Betrachtung der sel. Elisabeth

  von der Dreifaltigkeit (1880-1901)

„Die Jungfrau bewahrte alles in ihrem Herzen" (Lk 2,19 u. 2,51): ihre ganze Geschichte  kann in diesen wenigen Worten zusammengefasst werden! Sie lebte in ihrem Herzen und zwar in einer solchen Tiefe, dass kein menschlicher Blick ihr dahin folgen kann. Wenn ich im Evangelium lese,  „dass Maria durch das Bergland von Judäa eilte" (Lk 1,39), um ihrer Cousine Elisabeth einen Liebesdienst zu erweisen, so sehe ich sie so schön, so still, so hoheitsvoll, so in ihrem Innersten mit dem Wort Gottes gesammelt vor mir. Ihr Gebet war immer dieses: „Ecce, hier bin ich". Wer? „Die Magd des Herrn" (Lk 1,38); das letzte Seiner Geschöpfe: sie, Seine Mutter! Sie war so wahr in ihrer Demut, weil sie nie auf sich selbst schaute, sich selbst immer vergaß und entäußerte. So konnte sie auch singen: „Denn der Mächtige hat Großes an mir getan, von nun an preisen mich selig alle Geschlechter" (Lk 1,49.48).

Diese Königin der Jungfrauen ist auch die Königin der Märtyrer; auch ihr Herz wurde von einem scharfen Schwert durchdrungen, denn bei ihr vollzog sich alles in ihrem Inneren!… Oh, wie schön ist sie in ihrem langen Martyrium anzusehen, so froh und gewissermaßen mit einer Hoheit umkleidet, die gleichermaßen Kraft und Milde ausstrahlt… Sie hatte ja vom Wort selbst gelernt, wie jene leiden sollen, die der Vater zum Opfer erwählt und die Er dazu bestimmt hat, an Seinem großen Werk der Erlösung mitzuarbeiten, sie, welche Er „erkannt und im voraus dazu bestimmt hat, Seinem Christus gleichgestaltet zu werden" (Röm 8,29), der aus Liebe gekreuzigt wurde.
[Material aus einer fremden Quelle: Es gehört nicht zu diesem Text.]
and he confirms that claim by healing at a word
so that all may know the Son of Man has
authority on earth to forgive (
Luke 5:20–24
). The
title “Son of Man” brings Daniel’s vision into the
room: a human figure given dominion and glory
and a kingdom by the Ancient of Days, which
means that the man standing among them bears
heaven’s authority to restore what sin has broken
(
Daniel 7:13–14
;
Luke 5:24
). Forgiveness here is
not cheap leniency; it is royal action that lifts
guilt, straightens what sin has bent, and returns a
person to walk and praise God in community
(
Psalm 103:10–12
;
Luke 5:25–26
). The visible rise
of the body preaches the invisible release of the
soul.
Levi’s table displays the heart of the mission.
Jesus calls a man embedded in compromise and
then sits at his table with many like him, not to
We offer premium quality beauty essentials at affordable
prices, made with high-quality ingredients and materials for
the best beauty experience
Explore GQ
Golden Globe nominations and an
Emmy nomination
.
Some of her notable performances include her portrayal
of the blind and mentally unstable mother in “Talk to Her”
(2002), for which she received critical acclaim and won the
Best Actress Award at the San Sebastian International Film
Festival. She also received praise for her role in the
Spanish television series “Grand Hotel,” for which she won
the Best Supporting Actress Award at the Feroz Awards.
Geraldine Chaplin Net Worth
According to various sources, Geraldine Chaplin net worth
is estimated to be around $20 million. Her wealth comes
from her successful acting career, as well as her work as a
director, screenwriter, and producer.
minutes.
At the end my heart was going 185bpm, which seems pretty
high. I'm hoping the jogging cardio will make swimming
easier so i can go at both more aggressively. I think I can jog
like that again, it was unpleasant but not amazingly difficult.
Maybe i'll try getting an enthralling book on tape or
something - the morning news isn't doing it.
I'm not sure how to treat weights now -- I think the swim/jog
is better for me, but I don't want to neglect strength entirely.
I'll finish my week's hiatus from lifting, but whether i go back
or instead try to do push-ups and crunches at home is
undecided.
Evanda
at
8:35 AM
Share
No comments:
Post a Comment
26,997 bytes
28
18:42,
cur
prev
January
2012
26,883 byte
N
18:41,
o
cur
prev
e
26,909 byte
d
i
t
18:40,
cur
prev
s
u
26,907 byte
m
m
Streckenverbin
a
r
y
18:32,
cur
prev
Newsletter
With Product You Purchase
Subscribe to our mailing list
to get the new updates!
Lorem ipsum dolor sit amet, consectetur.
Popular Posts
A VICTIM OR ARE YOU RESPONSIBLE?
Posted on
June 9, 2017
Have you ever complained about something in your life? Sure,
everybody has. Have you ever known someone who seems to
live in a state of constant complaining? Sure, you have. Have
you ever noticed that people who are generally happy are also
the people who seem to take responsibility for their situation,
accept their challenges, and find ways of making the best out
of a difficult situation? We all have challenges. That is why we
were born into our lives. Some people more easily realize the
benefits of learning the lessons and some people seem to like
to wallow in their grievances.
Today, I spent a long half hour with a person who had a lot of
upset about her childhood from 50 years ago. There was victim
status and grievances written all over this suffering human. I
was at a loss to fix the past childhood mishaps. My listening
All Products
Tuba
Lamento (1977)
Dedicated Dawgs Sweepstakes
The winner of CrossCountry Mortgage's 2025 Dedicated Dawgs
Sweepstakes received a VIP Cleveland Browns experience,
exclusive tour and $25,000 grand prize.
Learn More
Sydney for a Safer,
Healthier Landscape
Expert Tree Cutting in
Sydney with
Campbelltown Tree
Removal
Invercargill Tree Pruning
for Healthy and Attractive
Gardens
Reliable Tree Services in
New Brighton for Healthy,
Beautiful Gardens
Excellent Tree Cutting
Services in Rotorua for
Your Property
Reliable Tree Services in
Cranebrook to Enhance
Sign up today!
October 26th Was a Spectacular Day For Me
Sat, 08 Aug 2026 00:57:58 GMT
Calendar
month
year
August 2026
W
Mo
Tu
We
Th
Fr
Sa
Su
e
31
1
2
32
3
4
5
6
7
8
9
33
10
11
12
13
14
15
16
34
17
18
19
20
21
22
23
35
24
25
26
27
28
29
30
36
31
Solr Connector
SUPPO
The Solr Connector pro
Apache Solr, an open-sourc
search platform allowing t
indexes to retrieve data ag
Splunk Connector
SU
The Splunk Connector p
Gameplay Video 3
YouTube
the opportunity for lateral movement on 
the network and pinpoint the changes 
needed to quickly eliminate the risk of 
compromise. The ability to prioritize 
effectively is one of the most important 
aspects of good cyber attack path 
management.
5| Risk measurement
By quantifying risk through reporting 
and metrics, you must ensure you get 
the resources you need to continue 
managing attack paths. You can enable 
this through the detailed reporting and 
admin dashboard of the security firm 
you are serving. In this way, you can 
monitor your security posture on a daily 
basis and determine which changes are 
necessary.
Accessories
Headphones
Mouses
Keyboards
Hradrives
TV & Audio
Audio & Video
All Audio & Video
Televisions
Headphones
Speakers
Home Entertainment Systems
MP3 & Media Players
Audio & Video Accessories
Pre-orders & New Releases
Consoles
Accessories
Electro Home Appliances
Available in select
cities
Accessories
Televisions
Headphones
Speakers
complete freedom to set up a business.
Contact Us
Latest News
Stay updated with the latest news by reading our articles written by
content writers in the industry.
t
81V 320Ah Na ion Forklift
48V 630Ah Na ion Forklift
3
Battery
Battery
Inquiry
Sie ist dort unter dem Kreuz, aufrecht, kraftvoll und tapfer und mein Meister spricht zu mir: „Siehe da, meine Mutter" (Joh 19,27), Er schenkte sie mir als Mutter… Und nun, da er zum Vater heimgekehrt ist und mich an Seiner Statt ans Kreuz geheftet hat, „damit ich in meinem Leib erleide, was an Seinem Leiden noch fehlt, für Seinen Leib, die Kirche" (Kol 1,24), ist die Jungfrau immer noch da, um mich wie Er leiden zu lehren und um mir zu sagen und um mich verstehen zu lassen, was Seine Seele zuletzt empfand und was niemand anderer als sie, Seine Mutter, begreifen konnte.

Wenn ich mein „consummatum est" (Joh 19,30) gesprochen habe, dann wird wieder sie, die „Janua cœli" (Pforte des Himmels, s. Lauretanische Litanei), es sein, die mich in die göttliche Gnade führen und mir das geheimnisvolle Wort zuraunen wird: „Lætatus sum in his quæ dicta sunt mihi, in domum Dominus ibimus!" – „Ich freute mich, als man mir sagte: Zum Haus des Herrn wollen wir pilgern" (Ps 122,1).